Perché il governo Meloni ha dovuto mandare a Bruxelles delle correzioni tecniche per il Pnrr
Il governo Meloni ha chiesto alla Commissione europea di cambiare alcuni punti del Piano nazionale di ripresa o resilienza, o Pnrr, il piano da 194 miliardi di euro di fondi europei che l'Italia ha sottoscritto. Lo ha fatto sapere ieri il ministro per gli Affari europei e il Pnrr Raffaele Fitto, che ha parlato di "una richiesta di revisione esclusivamente diretta alla correzione di alcuni elementi tecnici".
Non si parla quindi di modifiche ampie per cambiare i progetti che vengono finanziati, come avvenuto l'anno scorso, ma di correzioni tecniche. Interventi che derivano dalle "interlocuzioni svolte nel quadro della continua e proficua collaborazione tra il governo italiano e la Commissione europea", ha aggiunto Fitto. Mettere in atto le correzioni "consentirà la corretta attuazione del Pnrr così come modificato lo scorso dicembre".
La portavoce della Commissione Veerle Nuyts lo ha chiarito a sua volta: non ci saranno altre modifiche alle scadenze o alla distribuzione dei fondi. "Alcuni esempi di queste modifiche tecniche: ci sono errori amministrativi, e anche modifiche per chiarire la formulazione di alcuni obiettivi chiave, o modifiche per garantire la coerenza tra le decisioni del Consiglio che ha approvato il piano". Sostanzialmente, quindi, sono delle correzioni necessarie perché c'erano degli "errori materiali" nella scrittura del Pnrr.
Alla fine dell'anno scorso il governo ha fissato i paletti delle modifiche più importanti che voleva apportare al Piano.

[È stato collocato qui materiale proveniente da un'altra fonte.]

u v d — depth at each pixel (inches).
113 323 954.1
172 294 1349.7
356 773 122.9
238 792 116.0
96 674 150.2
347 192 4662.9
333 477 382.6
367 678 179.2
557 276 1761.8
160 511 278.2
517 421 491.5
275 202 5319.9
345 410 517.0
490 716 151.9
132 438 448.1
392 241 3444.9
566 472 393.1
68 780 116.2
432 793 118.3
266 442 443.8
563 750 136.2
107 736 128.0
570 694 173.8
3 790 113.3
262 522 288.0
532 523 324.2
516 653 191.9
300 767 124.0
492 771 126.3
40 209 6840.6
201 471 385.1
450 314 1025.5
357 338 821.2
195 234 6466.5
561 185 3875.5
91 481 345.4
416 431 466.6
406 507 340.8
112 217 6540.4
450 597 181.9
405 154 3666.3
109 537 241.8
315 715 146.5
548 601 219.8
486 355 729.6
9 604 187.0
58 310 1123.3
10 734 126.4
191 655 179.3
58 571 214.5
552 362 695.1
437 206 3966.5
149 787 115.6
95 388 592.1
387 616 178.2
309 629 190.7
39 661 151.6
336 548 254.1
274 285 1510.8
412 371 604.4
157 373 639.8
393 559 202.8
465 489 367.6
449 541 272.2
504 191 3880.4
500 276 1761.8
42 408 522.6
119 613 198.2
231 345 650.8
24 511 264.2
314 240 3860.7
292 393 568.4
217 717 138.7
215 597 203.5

È stato un processo "non privo di controversie", ma che ha fatto sì che adesso "il Pnrr sia diventato il piano dell'attuale governo, e non più una sorta di eredità più o meno subìta da un governo precedente", come ha commentato il commissario europeo all'Economia, Paolo Gentiloni.
Quando però si è trattato di mettere nero su bianco queste decisioni sono rimaste una serie di imprecisioni. Scorrettezze, affermazioni che non quadravano sul piano tecnico, ma anche disattenzioni più banali, come degli errori di stampa, oppure l'uso di parole diverse per indicare la stessa cosa. Tutti aspetti che possono sembrare superficiali, ma che quando si parla di un Piano da centinaia di miliardi di euro devono essere corretti, per evitare possibili fraintendimenti in futuro.
Questo, quindi, è lo scopo della richiesta inviata ieri. Proprio perché si tratta di documenti così importanti, e perché le modifiche tecniche possono avere effetti pesanti se non vengono valutate attentamente, la risposta della Commissione europea non arriverà a brevissimo: i portavoce si sono limitati ad assicurare che ci dovrebbero volere meno di due mesi.